You can find an exhaustive list of properties for online meetings resource in the documentation, the required ones being meeting participants, the start and end date, the subject and allowedPresenters property. Since I discovered all this from trial and error, it may be the case that other non-read-only properties are also required, but the ones that I mentioned here are absolutely required. From the meeting participants, the organizer is required and the attendees are optional. The attendees collection and organizer are of meetingParticipantInfo type with the identity and upn properties being required. I do not know what role is assigned to a participant if the role property is avoided but I am guessing its presenter. The identity property is of the type identitySet and in this type there are three optional fields (as mentioned in the documentation) each of type identity, but there is nothing optional about it. You have to specify the id property of the user, application or device identity. Generally, the property used is user so the id can be the upn of the user. However, the id for application/device is the object id within the Azure ecosystem.
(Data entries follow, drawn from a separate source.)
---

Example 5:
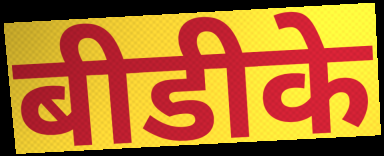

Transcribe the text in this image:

बीडीकेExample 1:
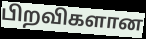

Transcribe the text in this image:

பிறவிகளான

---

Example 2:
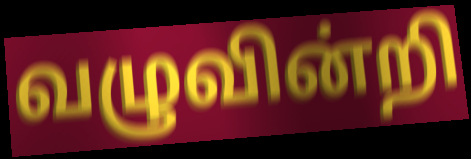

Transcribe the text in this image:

வழுவின்றி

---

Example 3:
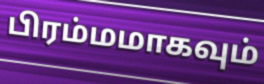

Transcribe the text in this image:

பிரம்மமாகவும்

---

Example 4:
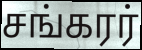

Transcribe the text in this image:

சங்கரர்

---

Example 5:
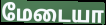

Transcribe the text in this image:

மேடையா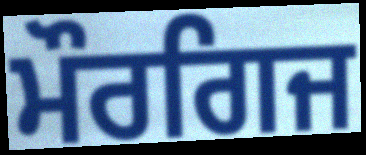
ਮੌਰਗਿਜ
The displayName is optional. So in short, if you get an error which says that the request body is null, it means that one or more fields are missing or the format is not appropriate.
Yes, if you give a format which Azure cannot parse or recognize, then its going to throw a 500 Internal Error code in the response entity with the same exceptionally helpful generic message that the request body is null. I sometimes wonder if the developers just copy pasted the same error message for all the cases. I found this out when I supplied an incorrect date format for start date. The proper date format is the one given in the sample body in the create meeting tutorial page. So watch out for those properties which can have multiple valid formats and try them all if you get an error.
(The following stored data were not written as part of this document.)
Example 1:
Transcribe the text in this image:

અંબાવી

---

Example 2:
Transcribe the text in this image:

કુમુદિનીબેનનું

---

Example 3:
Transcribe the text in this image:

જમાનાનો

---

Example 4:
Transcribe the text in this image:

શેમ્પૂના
One last but most important point I want to mention here, which happens to be the issue I discovered the hard way, is the UPN or User Principal Name. Lets say you are working at Contoso and all the employees have their mail IDs as <employee_name>@contoso.com and this organization uses Azure Active Directory to digitally manage its employees and other users. If you call the endpoint https://graph.microsoft.com/v1.0/me using token acquired for delegated access, you will notice that your UPN is <employee_name>@ad.contoso.com which is the case in the organization I work in. But on using this UPN in the body of the online meeting create request, an error gets thrown (obviously with some generic message which does not tell you the source of the problem). But isn’t that the UPN? so if that is not the value for the UPN then what is? Turns out that on using <employee_name>@contoso.com as the UPN works and using the other one which is specified as the UPN by calling the /me endpoint doesn’t.
Moral of the story
With all this said, the moral of the story is that you might discover a lot of things missing in the documentation, and I suppose this is not the case specifically for online meetings resource but for other services and resources as well. There are three things I suggest you keep in mind when you encounter an error message which is not descriptive of the problem:
- Keep in mind of the properties that may be missing. Ideally, use all mentioned properties just to be on the safe side.
- Make sure that you try out all possible widely used formats for fields such as dates.
- Identifiers! make sure that the UPN or other identifiers are correctly mentioned or in case if there are multiple ways of identifying an entity, I suggest you use trial and error.